Uncivil Agreement, by Lilliana Mason. It will certainly make my list of best books for 2018. My review on Amazon says,

Uncivil Agreement addresses the topic of polarization from the perspective of political psychology. The author advances the view that social identity is more important than opinions on issues as a driver of political behavior in general and polarization in particular.

The book is timely because it can help to explain the high levels of political anger that we see around us. The book is convincing in part because it makes intuitive sense (at least to me) but mostly because of the author’s clever and careful empirical research. Even a skeptic should find her studies persuasive.

We might naturally assume that our political selves are shaped by our interests and our views of policy. The alternative that Mason proposes is that our political selves are shaped by our sense of where we fit in socially.

From this alternative perspective, the increase in polarization arises from the fact that people are becoming more certain of where they belong in the social sphere. Our social class structure has become more segregated. Fewer people cross the bridges between status groups defined by location, education level, wealth, race, religiosity, etc.

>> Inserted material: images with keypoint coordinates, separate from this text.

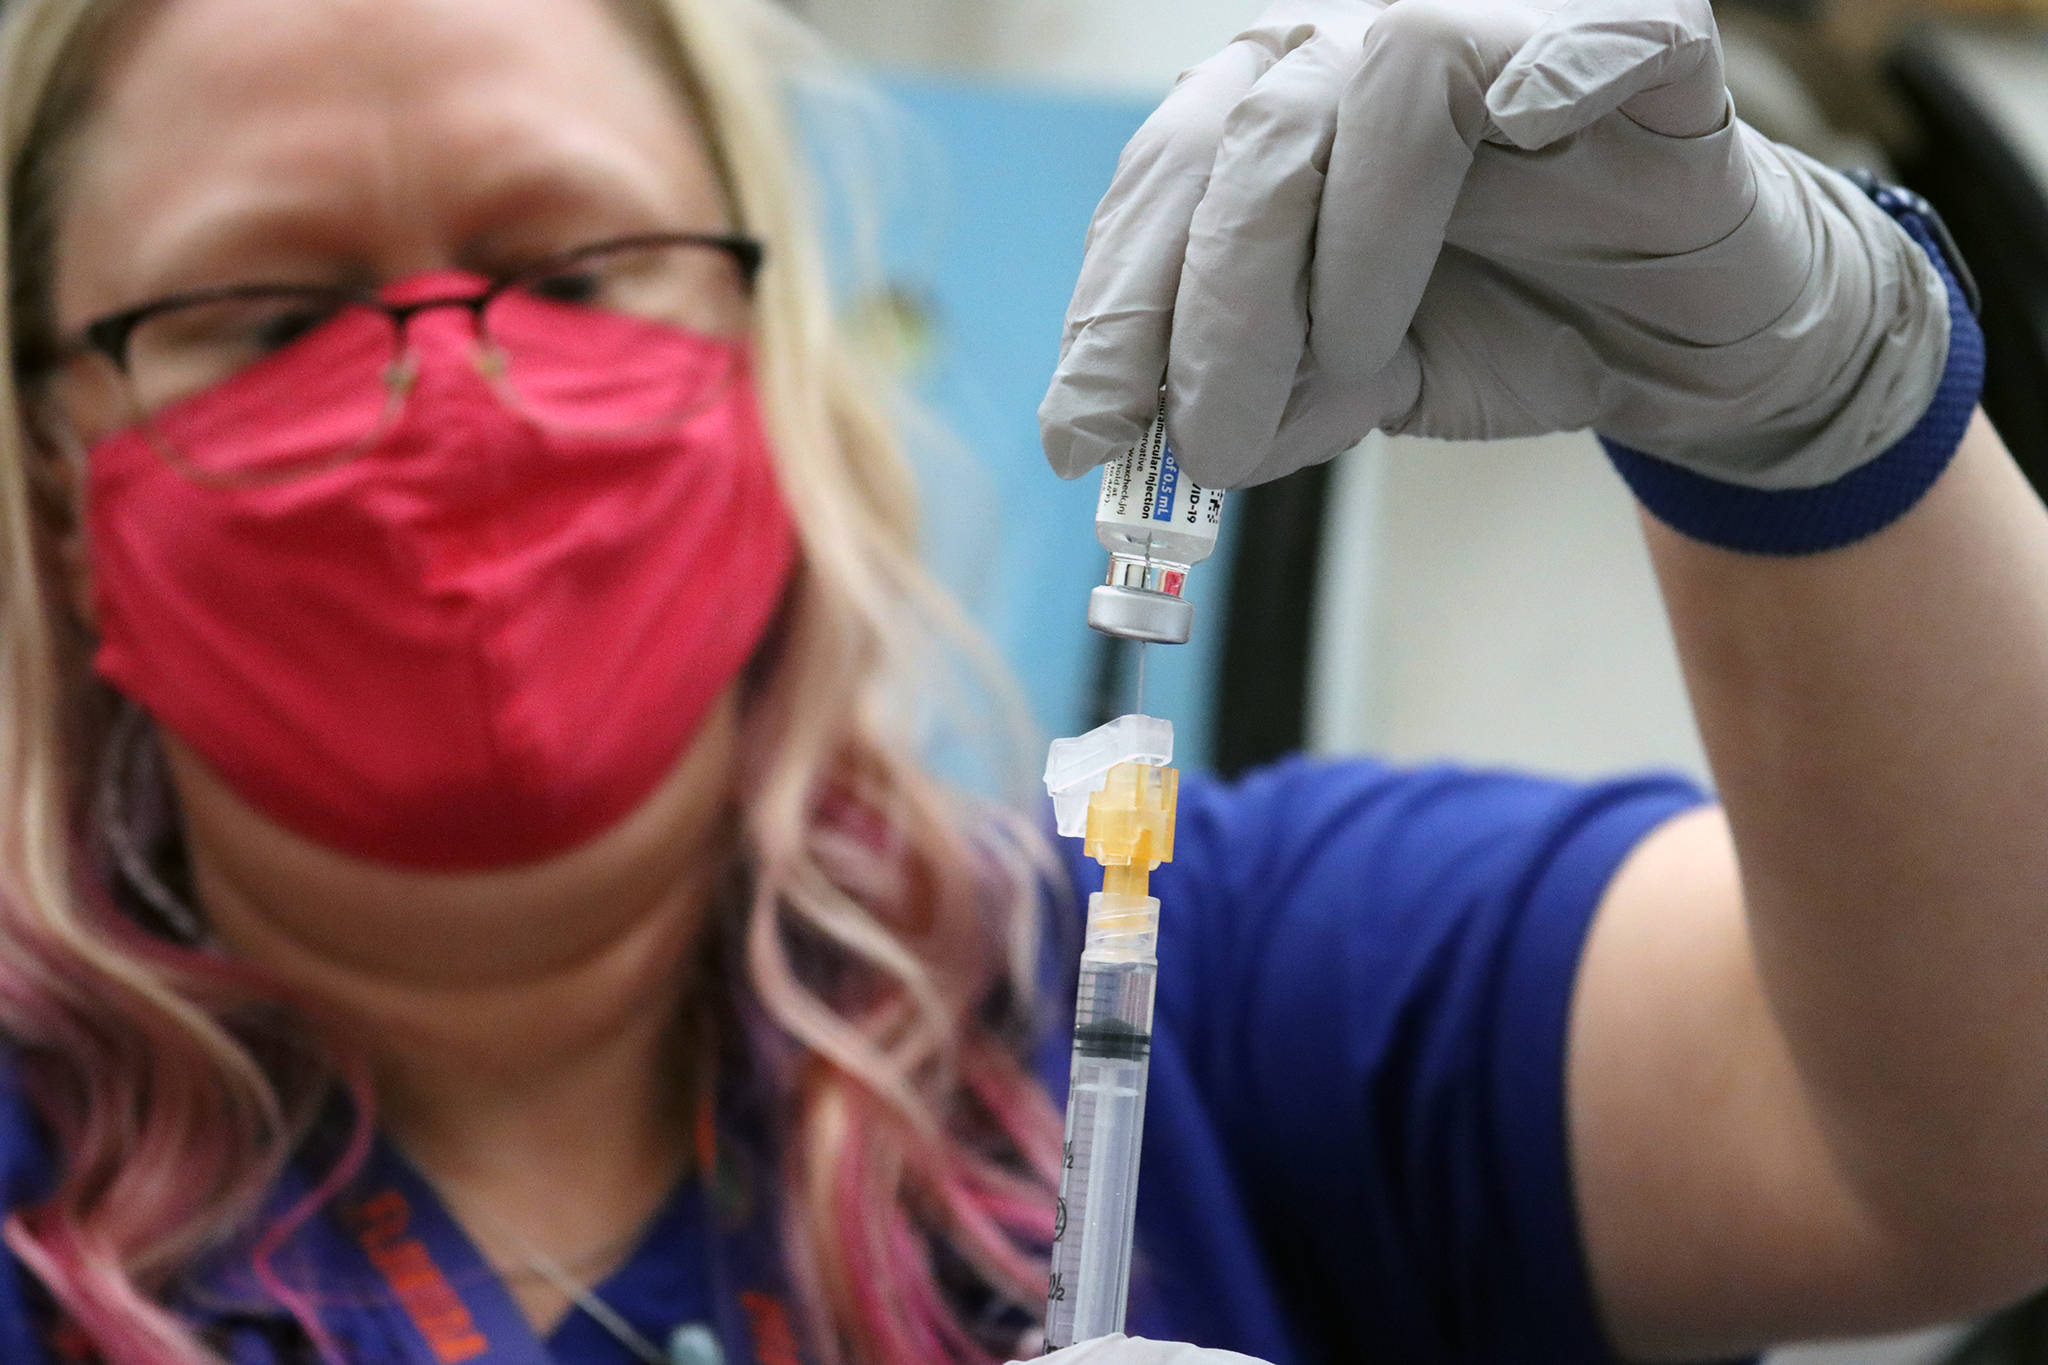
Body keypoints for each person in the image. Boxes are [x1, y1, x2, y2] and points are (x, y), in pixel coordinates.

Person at [0, 0, 2040, 1361]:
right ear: (54, 478)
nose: (458, 389)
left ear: (771, 352)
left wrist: (1812, 395)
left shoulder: (1230, 987)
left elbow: (1972, 1132)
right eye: (263, 312)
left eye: (571, 270)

As the social structure solidifies, political antagonism increases. People who are locked into their identity as Democrats only care about seeing Democrats win and Republicans lose. Republicans, too, have come to care more about winning than about issues. I would note that Democrats loved Barack Obama’s victories, even though at the state level the party hollowed out while he was President. By the same token, Republicans love Donald Trump’s victory, even though it seems to be devastating the party’s future.

Another trend is an increase in what Mason calls “blind” activism. That is, political activism driven by anger and enthusiasm, rather than by reason and practical considerations.

I think that the publisher is wrong to position this as a purely academic book or textbook. It should be of value to the many people who have a general interest in the nature of political behavior. I read the Kindle version of the book, and I found that I had to squint to read the graphs. But it was still very much worth it.

Finally, I cannot resist saying that if you like this book, you may also like my own more amateurish effort, The Three Languages of Politics. Although my book is very different in style from Uncivil Agreement, I think that the two books share some of the same underlying psychological outlook.

I think that there are libertarian implications that the author does not mention. If homo politicus acts tribally, rather than on the basis of self-interest or policy preferences, then surely this warrants some disenchantment with voting as a mechanism for guiding society.